TAG Immobilien hat den Börsengang ihrer polnischen Tochtergesellschaft ROBYG erfolgreich abgeschlossen und sichert sich damit umfangreiche Mittel für weiteres Wachstum.
Im Rahmen des IPOs von ROBYG S.A. wurde der Platzierungspreis auf 34 PLN je Aktie festgelegt. Die TAG Immobilien AG veräußert dabei 25 Mio. ROBYG-Aktien und erwartet daraus einen Bruttomittelzufluss von rund 850 Mio. PLN beziehungsweise etwa 200 Mio. EUR.

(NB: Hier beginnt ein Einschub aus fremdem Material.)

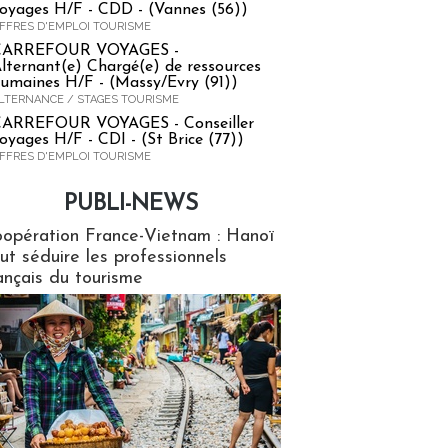
oyages H/F - CDD - (Vannes (56))
FFRES D'EMPLOI TOURISME
CARREFOUR VOYAGES -
lternant(e) Chargé(e) de ressources
umaines H/F - (Massy/Evry (91))
LTERNANCE / STAGES TOURISME
ARREFOUR VOYAGES - Conseiller
oyages H/F - CDI - (St Brice (77))
FFRES D'EMPLOI TOURISME
PUBLI-NEWS
ews
opération France-Vietnam : Hanoï
ut séduire les professionnels
ançais du tourisme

Zusätzlich erhält ROBYG selbst frisches Kapital aus einer Barkapitalerhöhung. Durch die Platzierung von 9,6 Mio. neuen Aktien sowie weiteren 2,4 Mio. neuen Aktien, die von Mitgliedern des Managements gezeichnet wurden, fließen der Gesellschaft rund 400 Mio. PLN beziehungsweise etwa 95 Mio. EUR zu.
Mittelzufluss stärkt Wachstumsperspektiven
Insgesamt ergibt sich für den TAG-Konzern ein erwarteter Bruttomittelzufluss von rund 1,25 Mrd. PLN beziehungsweise etwa 295 Mio. EUR. Nach Unternehmensangaben soll das Kapital nicht nur zur deutlichen Reduzierung des Verschuldungsgrades beitragen, sondern zugleich die Basis für weiteres Wachstum schaffen.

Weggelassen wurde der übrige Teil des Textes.